Some issues found in the Ensemble gold standard data set:

  • The gold standard is not completed from the brat annotation:
    • As for the non-word gold standard, there are 7 annotations that does not have the corrected spelling. The original program does not change these annotated text at all.
      	- Warning: no tarTxt: 62|T1|ToMerge|173|182|T_OK|life long|
      	- Warning: no tarTxt: 14514|T9|ToMerge|334|341|T_OK|my selp|
      	- Warning: no tarTxt: 16823|T2|ToMerge|36|46|T_OK|After noon|
      	- Warning: no tarTxt: 18203|T1|ToSplit|60|71|T_OK|PTHrPeptide|
      	- Warning: no tarTxt: 11665|T1|Misspelling|90|96|T_OK|Btensl|
      	- Warning: no tarTxt: 15759|T22|Misspelling|366|376|T_OK|depresants|
      	
    • A new program is developed to generate the gold-standard to check the algorithm. The results show 5 files with 6 differences. They are:
      • Unicode: 4 files with 5 differences (11199.txt, 12085.txt, 12624.txt, 13090.txt)
        =>This is FP because the diff does not handle Unicode well and the baseline does not use UTF-8.
      • extra space: 1 file (73.txt)
    • nonWord.diff.txt
  • The program used to calculate the Precision/recall and F1 seems not work 100% correct. Here are some observed issue (use non-word for example):
    • There are 851 annotation tags from brat for non-word gold standard (misspell, merge, split, punctuation). However, only 814 total relevant (TP + FN) from the program.

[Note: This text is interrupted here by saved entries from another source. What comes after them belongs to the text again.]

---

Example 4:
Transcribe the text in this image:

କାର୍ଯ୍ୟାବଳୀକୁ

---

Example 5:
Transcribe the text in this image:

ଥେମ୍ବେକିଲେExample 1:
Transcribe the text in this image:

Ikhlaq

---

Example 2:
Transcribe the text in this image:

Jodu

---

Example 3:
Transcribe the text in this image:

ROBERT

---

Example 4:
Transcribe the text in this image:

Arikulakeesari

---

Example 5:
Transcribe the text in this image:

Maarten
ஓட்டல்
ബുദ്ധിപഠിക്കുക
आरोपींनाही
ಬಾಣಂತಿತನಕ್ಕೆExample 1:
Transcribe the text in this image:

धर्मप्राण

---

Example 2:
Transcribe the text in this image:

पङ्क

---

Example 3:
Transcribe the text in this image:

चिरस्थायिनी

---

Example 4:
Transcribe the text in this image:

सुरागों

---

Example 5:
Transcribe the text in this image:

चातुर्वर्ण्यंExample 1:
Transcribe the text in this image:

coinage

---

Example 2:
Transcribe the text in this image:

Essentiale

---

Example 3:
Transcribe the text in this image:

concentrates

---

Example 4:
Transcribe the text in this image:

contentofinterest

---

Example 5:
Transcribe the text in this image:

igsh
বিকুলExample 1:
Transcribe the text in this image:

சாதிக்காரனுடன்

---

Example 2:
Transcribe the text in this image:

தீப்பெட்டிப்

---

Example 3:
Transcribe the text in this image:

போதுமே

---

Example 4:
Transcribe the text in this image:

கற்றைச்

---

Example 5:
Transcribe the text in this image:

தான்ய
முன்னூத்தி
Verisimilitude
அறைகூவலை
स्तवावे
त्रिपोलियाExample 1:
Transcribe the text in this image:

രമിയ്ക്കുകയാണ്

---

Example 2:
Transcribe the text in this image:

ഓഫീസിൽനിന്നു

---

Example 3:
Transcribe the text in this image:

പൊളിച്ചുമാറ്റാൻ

    • Use 2.txt as example, here are 4 difference:
      • 2|T2|Punctuation|1423|1432|Thank-you|Thank you
        => Included with other tags:
        2|T20|ToSplit|1414|1432|anorexia?Thank-you|anorexia? Thank you

      • 2|T12|ToSplit|831|844|anorexia?8) |anorexia? 8)
      • 2|T10|Misspelling|773|781|year?(in|year? (in
      • 2|T9|ToSplit|701|712|anorexia?6)|anorexia? 6)
        Anything with '?' are not calculated?? (bug?)

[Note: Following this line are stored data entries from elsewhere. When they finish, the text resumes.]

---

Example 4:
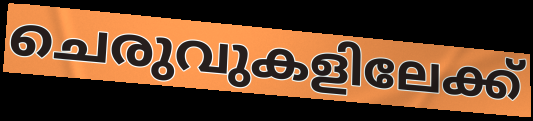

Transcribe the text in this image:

ചെരുവുകളിലേക്ക്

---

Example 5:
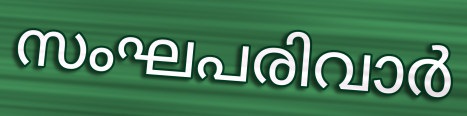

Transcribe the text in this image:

സംഘപരിവാർ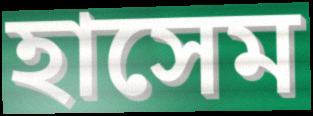
হাসেম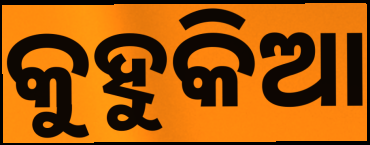
କୁହୁକିଆ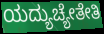
ಯದ್ಯುಚ್ಯೇತೇತಿ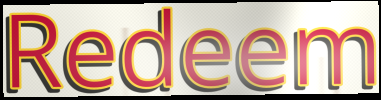
RedeemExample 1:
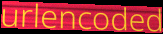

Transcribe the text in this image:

urlencoded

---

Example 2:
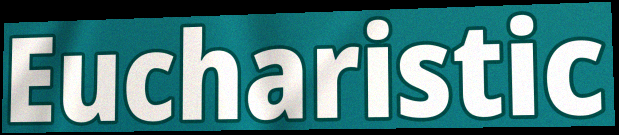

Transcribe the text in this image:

Eucharistic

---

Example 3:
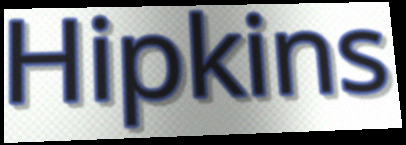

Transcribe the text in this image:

Hipkins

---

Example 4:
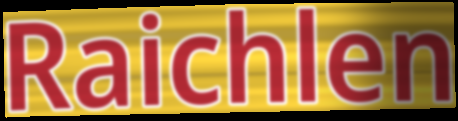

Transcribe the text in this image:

Raichlen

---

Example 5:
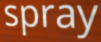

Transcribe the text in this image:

sprayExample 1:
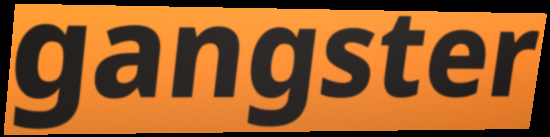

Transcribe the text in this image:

gangster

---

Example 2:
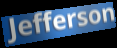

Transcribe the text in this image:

Jefferson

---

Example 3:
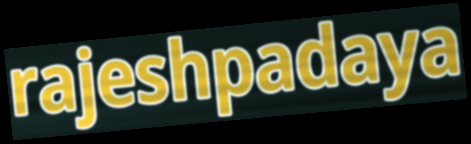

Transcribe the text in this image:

rajeshpadaya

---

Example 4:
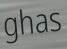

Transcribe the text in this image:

ghas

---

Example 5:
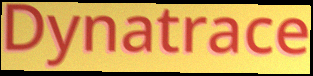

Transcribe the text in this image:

DynatraceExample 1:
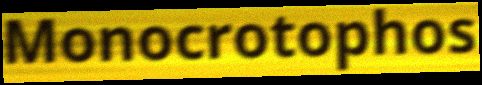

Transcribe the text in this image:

Monocrotophos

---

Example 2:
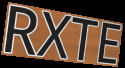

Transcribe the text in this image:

RXTE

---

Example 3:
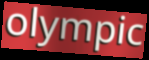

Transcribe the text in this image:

olympic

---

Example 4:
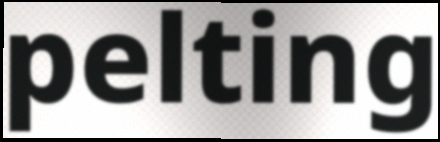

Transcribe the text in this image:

pelting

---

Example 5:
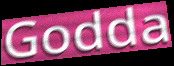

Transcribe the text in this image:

Godda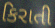
કિરાતીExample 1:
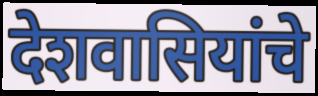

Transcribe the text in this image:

देशवासियांचे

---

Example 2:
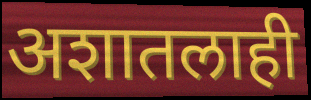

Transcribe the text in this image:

अशातलाही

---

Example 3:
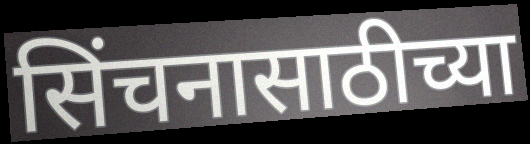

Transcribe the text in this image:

सिंचनासाठीच्या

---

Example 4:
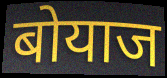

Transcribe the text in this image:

बोयाज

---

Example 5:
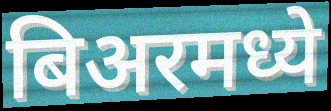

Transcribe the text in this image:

बिअरमध्येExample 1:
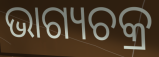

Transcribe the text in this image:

ଭାଗ୍ୟଚକ୍ର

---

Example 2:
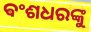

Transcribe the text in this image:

ଵଂଶଧରଙ୍କୁ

      ================= Not Included ==================
      2|T12|ToSplit|831|844|anorexia?8)  |anorexia? 8)
      2|T10|Misspelling|773|781|year?(in|year? (in
      2|T9|ToSplit|701|712|anorexia?6)|anorexia? 6)
      ================= Included by other tag T20 =========
      2|T2|Punctuation|1423|1432|Thank-you|Thank you
      ================== TP ==================
      2|T11|ToSplit|791|796|7)How|7) How
      2|T18|ToSplit|1257|1263|14)Who|14) Who
      2|T13|ToSplit|910|915|9)Can|9) Can
      2|T4|ToSplit|433|440|1)Where|1) Where
      2|T17|ToSplit|1203|1209|13)Why|13) Why
      2|T15|ToSplit|1054|1061|11)What|11) What
      2|T14|ToSplit|978|984|10)How|10) How
      2|T5|ToSplit|477|483|2)When|2) When
      2|T19|ToSplit|1352|1358|one(or|one (or
      2|T16|ToSplit|1137|1143|12)Are|12) Are
      2|T8|ToSplit|675|681|5)What|5) What
      2|T7|ToSplit|617|623|4)What|4) What
      2|T6|ToSplit|536|541|3)Why|3) Why
      ==================== FN ==================
      2|T3|Misspelling|107|116|year-long|yearlong
      2|T20|ToSplit|1414|1432|anorexia?Thank-you|anorexia? Thank you
      2|T1|Misspelling|311|323|MedicinePlus|MedlinePlus
      

    • The non-word gold-std should have 834 total relevant:
      • misspell tags no: 436
      • split tags no: 312
      • merge tags no: 45
      • punctuation tags no: 58

      • duplicated tag by contain (not contain by real-word or grammatical: 17)
        	2|T2|Punctuation|1423|1432|T_C_T20|Thank-you|Thank you
        	23|T5|Misspelling|255|258|T_C_T4|plz|please
        	11186|T19|Misspelling|522|525|T_C_T5|pls|please
        	11186|T9|Misspelling|360|367|T_C_T16|SEGMENS|SEGMENTS
        	11243|T4|Misspelling|51|55|T_C_T1|neef|need
        	11243|T2|Misspelling|42|51|T_C_T1|menimgtis|meningitis
        	12235|T1|Misspelling|80|88|T_C_T8|treatmet|treatment
        	13347|T7|Misspelling|137|140|T_C_T3|plz|please
        	14514|T7|Misspelling|337|341|T_C_T9|selp|self
        	15759|T22|Misspelling|366|376|T_C_T1|depresants|
        	16481|T8|Misspelling|421|425|T_C_T5|anyt|any
        	17170|T5|ToMerge|138|143|T_C_T8|i 'll|. i'll
        	17170|T4|Misspelling|130|136|T_C_T8|"|"
        	17740|T12|Misspelling|429|437|T_C_T6|treament|treatment
        	17757|T9|Punctuation|692|695|T_C_T8|etc|etc.
        	18341|T9|Punctuation|168|171|T_C_T4|etc|etc.
        	18341|T3|ToMerge|122|134|T_C_T7|cryo surgery|cryosurgery
        	

      • non-word no: 436 + 312 + 45 + 58 - 17 = 834 (not 814, number from baseline??)